Heath had turned 32 the previous day. He used to be a bartender and has admitted he’s looking forward to getting stuck into some caiparinhas, but he will have to wait a little longer to celebrate his birthday; he is a strong contender for the men’s K1 200m Friday. “I’ll have a slice of cake tonight,” said Schofield, smiling. Presumably he will save a piece for his partner.

The pair have been in the boat together six years now. They are close in age, in height, in weight and, as the kids say, IRL (in real life). “Do you ever get sick of the sight of each other?” they were asked in the mixed zone. “No, not really,” joked Heath. “I don’t have to look at him in the front.”

A ski-training camp in St Moritz this year gave them a break from the water and helped to build their fitness, although it did not seem to improve their cross-country skiing much. “We time-trialled at the start and improved by a couple of minutes,” said Schofield.

Still, it worked. The pair have grown “a lot, lot stronger” since the last Olympics although, as this race evidenced, so has the rest of the world.
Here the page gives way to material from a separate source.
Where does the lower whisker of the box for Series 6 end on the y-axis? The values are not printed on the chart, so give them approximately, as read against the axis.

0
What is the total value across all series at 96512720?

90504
There was no more competitive field in the canoe sprint programme, with world champions in the Hungarian and Serbian boats and a gold medallist in the German one. Spain had won both World Cup and test events this year.
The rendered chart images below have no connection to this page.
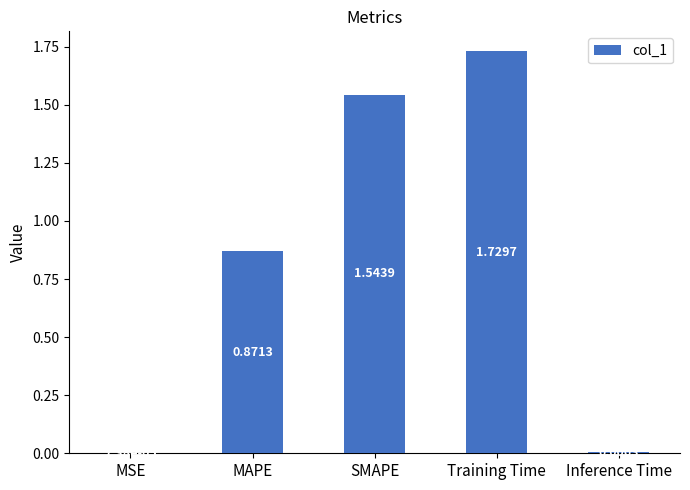

Where is the data nearest to the value 0?

MSE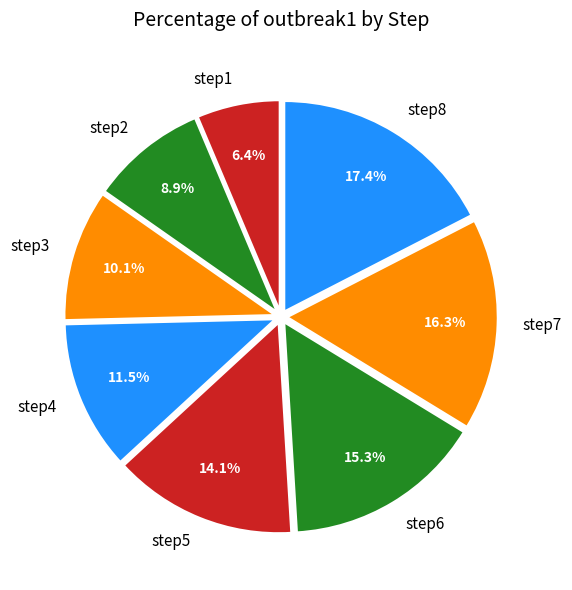

To the nearest percent, what is the difference between the largest and smallest slice percentages?

11%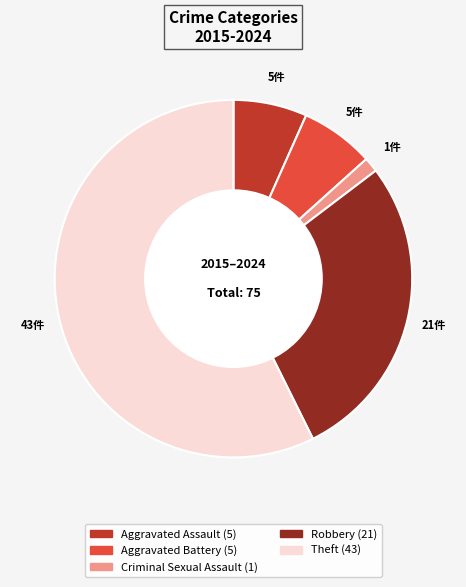

Do Aggravated Assault and Criminal Sexual Assault together represent more than half of the pie?

No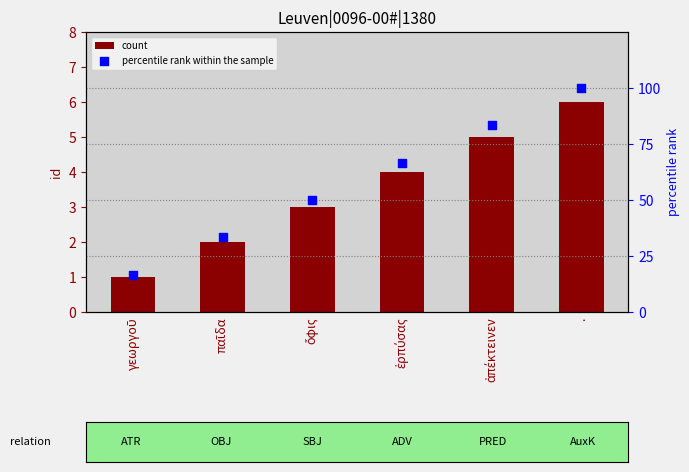

Which series contains the lowest Y value?

count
All bar Canada – a full second off the pace – were nose to nose as they dashed towards the line. Lithuania held the lead for a nanosecond, Heath and Schofield for the zeptosecond after. Their kayak ran across the still surface of the Lagoa like molten butter. “We’ve worked on lowering our stroke rate,” said Schofield, “and getting the most out of every stroke.”
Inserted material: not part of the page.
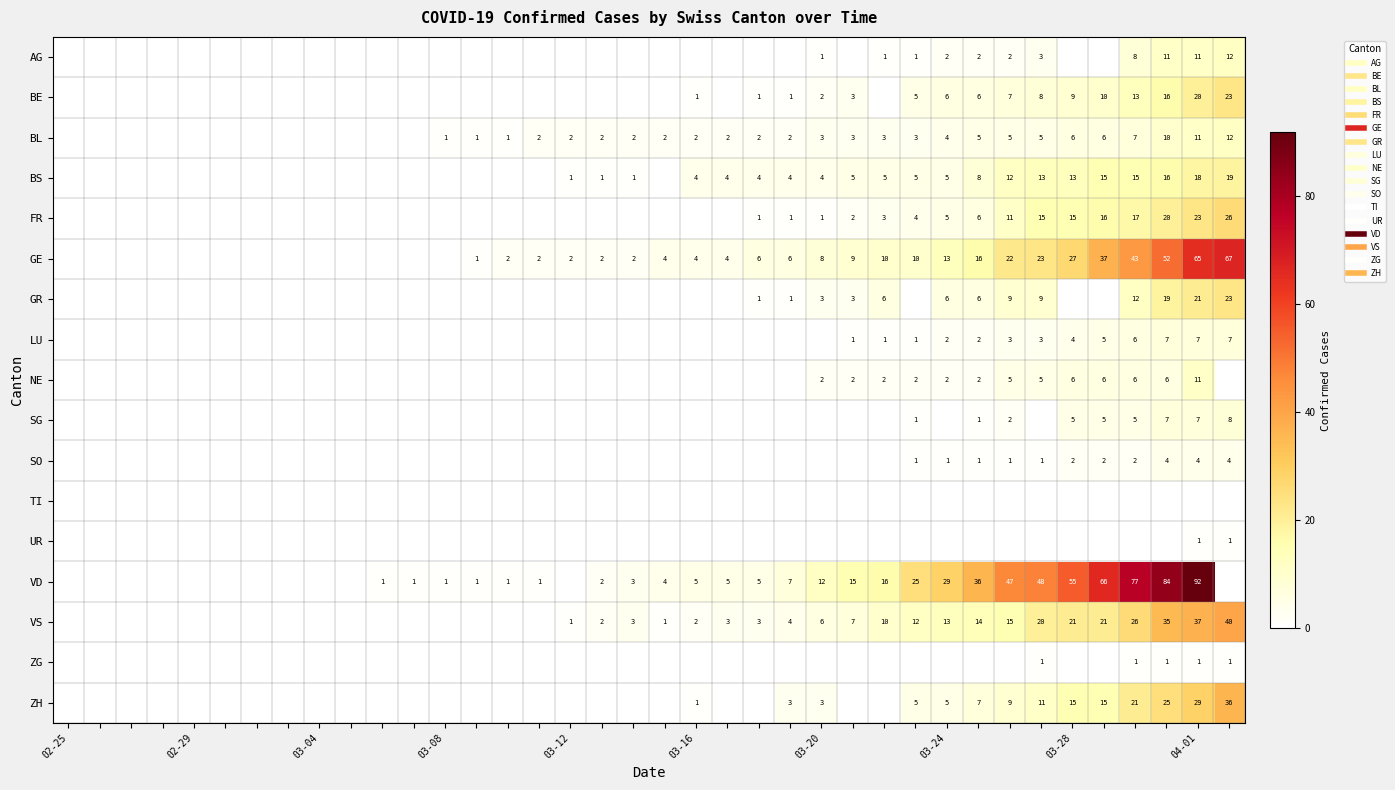

Count the number of data series in this chart.

17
“Everyone can hit the same top speed,” said Heath. “It’s who stays there the longest and reaches the end.” The winning time was only 0.024sec outside the Olympic best.

There were huge queues to get into the venue after hundreds of locals had headed out early to catch a glimpse of Isaquias Queiroz dos Santos, who had taken Brazil’s first ever canoeing medal with a silver in the men’s single 1,000m the day before and was up again in the 200m.

One positive of the Rio venues not quite being finished has been the absence of privacy screening and here locals lined the fences for a third of a mile with a clear view of the finish line.

Queiroz dos Santos’s personal timeline includes a scalding that nearly killed him as a toddler, a kidnapping at five years old and the loss of a kidney after falling from a tree when he was 10.

Under hazy sunshine he made a dramatic comeback from last place to secure a photofinish for the medals with Ukraine’s Yuriy Cheban and Azerbaijan’s Valentin Demyanenko, the Ukrainian straining so hard at the line that he was already halfway out of his boat, a leg in mid-air.

Queiroz dos Santos flung his paddle into the water and quickly followed it in, his head bobbing above the water as he waited for the results. The security checks prohibit items that cause “ruido excessivo” – excessive noise – but as the scores flashed up on the big screen, all the fans in the stands needed here were their lungs: he had another medal, this time bronze. Helped into a support boat he raised his arms and gave a low bow to the crowd.

Queiroz dos Santos will be a huge star after these Games; Heath and Schofield are just happy to be able to be full-time athletes.

In the past British canoeists like Tim Brabants and Ed McKeever had to juggle training with separate professions. Schofield took up canoeing as a boy scout but there has been no bob-a-jobbing for him. “I’ve just been paddling my whole life,” he said. “It’s a short race but a hell of a lot of training goes into it.”